6. 6. An apparatus as claimed in Claim 5, wherein the gas delivery system comprises a nasal insert for each nostril of the patient.
7. 7. An apparatus as claimed in Claim 6, wherein the gas delivery system comprises a gas conduit for each nasal insert.
8. 8. An apparatus as claimed in Claim 7, wherein the controller is adapted to individually control at least one of a volume and a pressure of the delivered gas to each nasal insert
9. 9. An apparatus as claimed in Claim 7 or 8, wherein the controller is adapted to vary at least one of the volume and the pressure of the delivered gas to each nasal insert based on the measured non-ventilation variable.
10. 10. An apparatus as claimed in any of Claims 7 to 9, wherein the gas delivery system is adapted to deliver gas in an alternating manner to each of the nasal inserts.
11. 11. An apparatus as claimed in any of Claims 6 to 10, wherein each nasal insert is expandable for maintaining the nasal insert within the nostril.
12. 12. An apparatus as claimed in Claim 11, wherein the non-ventilation variable comprises at least one of a moistness level of the or each nostril, an expansion level of the or each nostril, and a pulse oximetry reading at the nostril.
13. 13. An apparatus as claimed in any preceding claim, wherein the apparatus is adapted to switch between a first ventilation mode and a second ventilation mode.
14. 14. An apparatus as claimed in Claim 13, wherein the first ventilation mode comprises Assist-Control Ventilation (ACV).
15. 15. An apparatus as claimed in Claim 13 or 14, wherein the second ventilation mode comprises Synchronized Intermittent-Mandatory Ventilation (SIMV).
16. 16. A ventilator apparatus comprising: an NIV gas delivery system adapted to deliver a gas to a patient, the gas delivery system comprising: a nasal insert for each nostril of the patient; and a gas conduit for each nasal insert, wherein the controller is adapted to individually control at least one of a volume and a pressure of the delivered gas to each nasal insert.
17. 17. An apparatus as claimed in Claim 16, wherein the apparatus includes a sensor adapted to measure a non-ventilation variable, and wherein the sensor is provided at or near the nasal insert.
18. 18. An apparatus as claimed in Claim 16 or 17, wherein the controller is adapted to vary at least one of the volume and the pressure of the delivered gas based on the measured non-ventilation variable.
19. 19. An apparatus as claimed in Claim 18, wherein the controller is adapted to vary at least one of the volume and the pressure of the delivered gas to each nasal insert based on the measured non-ventilation variable.
20. 20. An apparatus as claimed in any of Claims 16 to 19, wherein the gas delivery system is adapted to deliver gas in an alternating manner to each of the nasal inserts.
21. 21. An apparatus as claimed in any of Claims 16 to 20, wherein each nasal insert is expandable for maintaining the nasal insert within the nostril.

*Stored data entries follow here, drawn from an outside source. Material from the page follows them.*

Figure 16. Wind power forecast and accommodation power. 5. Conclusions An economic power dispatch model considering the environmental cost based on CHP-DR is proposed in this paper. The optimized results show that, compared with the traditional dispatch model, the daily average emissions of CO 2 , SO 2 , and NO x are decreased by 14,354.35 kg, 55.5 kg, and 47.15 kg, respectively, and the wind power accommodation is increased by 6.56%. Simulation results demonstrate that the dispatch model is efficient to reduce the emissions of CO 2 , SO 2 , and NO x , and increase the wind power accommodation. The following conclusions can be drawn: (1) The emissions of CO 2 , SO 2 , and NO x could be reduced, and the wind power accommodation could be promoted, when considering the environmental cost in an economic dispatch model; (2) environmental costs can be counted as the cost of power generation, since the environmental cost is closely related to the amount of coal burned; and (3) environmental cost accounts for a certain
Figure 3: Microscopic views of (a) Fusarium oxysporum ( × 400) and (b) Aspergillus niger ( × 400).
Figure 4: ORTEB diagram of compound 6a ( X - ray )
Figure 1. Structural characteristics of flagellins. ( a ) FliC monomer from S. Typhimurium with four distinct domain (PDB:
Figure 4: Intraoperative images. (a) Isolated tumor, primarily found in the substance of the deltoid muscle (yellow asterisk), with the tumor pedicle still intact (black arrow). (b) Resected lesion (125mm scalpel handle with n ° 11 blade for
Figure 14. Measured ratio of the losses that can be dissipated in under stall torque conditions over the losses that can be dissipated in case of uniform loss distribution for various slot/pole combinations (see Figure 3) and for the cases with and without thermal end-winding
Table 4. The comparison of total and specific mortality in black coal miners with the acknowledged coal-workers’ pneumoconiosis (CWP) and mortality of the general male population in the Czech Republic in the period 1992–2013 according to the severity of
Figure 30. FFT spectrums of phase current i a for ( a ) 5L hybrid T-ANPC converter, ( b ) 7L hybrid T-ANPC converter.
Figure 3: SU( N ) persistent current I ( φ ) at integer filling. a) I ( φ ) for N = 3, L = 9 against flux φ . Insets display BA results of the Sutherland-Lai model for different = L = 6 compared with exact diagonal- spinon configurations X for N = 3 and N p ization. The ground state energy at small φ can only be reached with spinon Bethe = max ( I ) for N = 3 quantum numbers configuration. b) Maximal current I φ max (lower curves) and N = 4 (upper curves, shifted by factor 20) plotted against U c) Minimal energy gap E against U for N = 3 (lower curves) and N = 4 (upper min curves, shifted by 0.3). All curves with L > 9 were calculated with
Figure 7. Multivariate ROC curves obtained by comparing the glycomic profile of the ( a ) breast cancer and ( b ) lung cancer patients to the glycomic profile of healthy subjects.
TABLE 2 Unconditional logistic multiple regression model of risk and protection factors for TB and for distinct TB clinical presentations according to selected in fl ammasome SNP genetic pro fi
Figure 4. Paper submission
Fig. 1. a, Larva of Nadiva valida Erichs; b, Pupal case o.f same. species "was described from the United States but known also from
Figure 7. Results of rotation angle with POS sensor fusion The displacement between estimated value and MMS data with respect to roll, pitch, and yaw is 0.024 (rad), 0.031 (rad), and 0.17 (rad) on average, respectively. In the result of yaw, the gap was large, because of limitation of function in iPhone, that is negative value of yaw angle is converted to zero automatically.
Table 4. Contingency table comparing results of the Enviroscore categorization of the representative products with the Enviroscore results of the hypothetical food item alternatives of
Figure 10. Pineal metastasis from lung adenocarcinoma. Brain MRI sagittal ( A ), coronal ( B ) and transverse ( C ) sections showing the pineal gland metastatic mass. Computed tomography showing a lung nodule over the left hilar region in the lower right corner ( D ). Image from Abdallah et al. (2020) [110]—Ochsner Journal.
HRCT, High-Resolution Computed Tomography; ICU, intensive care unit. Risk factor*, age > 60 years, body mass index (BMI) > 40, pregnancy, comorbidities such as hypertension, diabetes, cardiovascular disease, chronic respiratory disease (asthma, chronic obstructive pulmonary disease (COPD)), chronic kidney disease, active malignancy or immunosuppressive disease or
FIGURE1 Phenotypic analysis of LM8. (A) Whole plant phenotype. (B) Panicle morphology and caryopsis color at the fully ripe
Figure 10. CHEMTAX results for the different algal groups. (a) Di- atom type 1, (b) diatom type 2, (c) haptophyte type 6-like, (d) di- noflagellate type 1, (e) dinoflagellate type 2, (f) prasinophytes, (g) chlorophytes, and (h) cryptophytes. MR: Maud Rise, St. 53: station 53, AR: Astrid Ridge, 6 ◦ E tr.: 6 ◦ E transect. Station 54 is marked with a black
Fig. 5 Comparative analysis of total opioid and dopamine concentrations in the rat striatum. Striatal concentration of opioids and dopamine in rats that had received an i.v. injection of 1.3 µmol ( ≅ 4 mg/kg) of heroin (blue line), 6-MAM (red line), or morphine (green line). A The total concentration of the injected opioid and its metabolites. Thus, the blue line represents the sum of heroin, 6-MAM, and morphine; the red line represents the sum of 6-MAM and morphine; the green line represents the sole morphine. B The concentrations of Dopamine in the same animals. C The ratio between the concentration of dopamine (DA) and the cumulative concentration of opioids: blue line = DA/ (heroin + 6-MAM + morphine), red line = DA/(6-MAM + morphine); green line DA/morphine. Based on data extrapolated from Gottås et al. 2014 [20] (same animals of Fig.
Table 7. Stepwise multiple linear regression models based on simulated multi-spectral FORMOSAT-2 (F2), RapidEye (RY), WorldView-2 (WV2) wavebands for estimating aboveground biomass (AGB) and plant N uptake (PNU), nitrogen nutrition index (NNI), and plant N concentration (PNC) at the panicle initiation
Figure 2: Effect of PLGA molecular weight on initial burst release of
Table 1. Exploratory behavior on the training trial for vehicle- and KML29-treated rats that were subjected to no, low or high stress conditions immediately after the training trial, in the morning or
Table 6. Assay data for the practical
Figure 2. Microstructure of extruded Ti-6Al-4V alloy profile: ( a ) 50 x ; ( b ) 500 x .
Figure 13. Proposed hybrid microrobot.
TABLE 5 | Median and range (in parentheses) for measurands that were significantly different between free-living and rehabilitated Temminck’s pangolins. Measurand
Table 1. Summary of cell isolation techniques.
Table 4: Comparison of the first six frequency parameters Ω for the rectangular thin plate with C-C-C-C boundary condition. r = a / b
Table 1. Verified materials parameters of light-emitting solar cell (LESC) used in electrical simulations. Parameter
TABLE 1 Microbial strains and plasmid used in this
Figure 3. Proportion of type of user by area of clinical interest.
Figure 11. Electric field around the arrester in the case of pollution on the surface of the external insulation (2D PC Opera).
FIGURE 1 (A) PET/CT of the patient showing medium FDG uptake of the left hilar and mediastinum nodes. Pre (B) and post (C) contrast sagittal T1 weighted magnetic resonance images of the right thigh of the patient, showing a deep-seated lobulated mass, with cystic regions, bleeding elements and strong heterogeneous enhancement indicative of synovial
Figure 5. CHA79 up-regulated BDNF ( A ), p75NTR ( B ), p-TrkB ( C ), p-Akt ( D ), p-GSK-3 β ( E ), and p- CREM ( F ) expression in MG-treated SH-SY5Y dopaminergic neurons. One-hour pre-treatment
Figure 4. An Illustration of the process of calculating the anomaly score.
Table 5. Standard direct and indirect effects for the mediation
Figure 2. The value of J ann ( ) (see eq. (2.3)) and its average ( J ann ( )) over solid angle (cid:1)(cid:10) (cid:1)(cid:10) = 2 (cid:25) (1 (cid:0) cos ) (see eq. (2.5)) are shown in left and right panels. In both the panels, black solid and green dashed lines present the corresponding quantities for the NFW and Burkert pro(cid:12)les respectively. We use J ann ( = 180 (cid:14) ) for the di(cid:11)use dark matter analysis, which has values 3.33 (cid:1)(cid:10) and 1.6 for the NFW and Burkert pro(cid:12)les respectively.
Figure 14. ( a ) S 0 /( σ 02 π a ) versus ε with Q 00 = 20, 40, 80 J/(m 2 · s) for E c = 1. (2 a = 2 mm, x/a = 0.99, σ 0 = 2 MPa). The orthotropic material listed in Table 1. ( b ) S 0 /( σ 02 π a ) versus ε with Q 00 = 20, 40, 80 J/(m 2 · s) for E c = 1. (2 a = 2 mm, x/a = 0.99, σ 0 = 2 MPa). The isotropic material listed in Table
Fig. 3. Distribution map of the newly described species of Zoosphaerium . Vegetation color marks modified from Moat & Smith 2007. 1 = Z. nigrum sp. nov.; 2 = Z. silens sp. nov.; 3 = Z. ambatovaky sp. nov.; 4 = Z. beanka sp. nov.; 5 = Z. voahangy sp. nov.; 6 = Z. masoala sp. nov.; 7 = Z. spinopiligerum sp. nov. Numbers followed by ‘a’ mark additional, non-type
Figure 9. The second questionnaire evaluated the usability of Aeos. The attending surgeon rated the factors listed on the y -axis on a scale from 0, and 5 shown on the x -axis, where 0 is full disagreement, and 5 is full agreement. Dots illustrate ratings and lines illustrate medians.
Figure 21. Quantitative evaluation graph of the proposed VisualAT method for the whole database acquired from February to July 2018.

22. 22. An apparatus as claimed in Claim 21, wherein each nasal insert is inflatable.
23. 23. An apparatus as claimed in any of Claims 17 to 22, wherein the non-ventilation variable comprises a moistness level of the or each nostril.
24. 24. An apparatus as claimed in any of Claims 17 to 23, wherein the non-ventilation variable comprises an expansion level of the or each nostril.
25. 25. An apparatus as claimed in any of Claims 17 to 24, wherein the non-ventilation variable comprises a pulse oximetry reading at the nostril.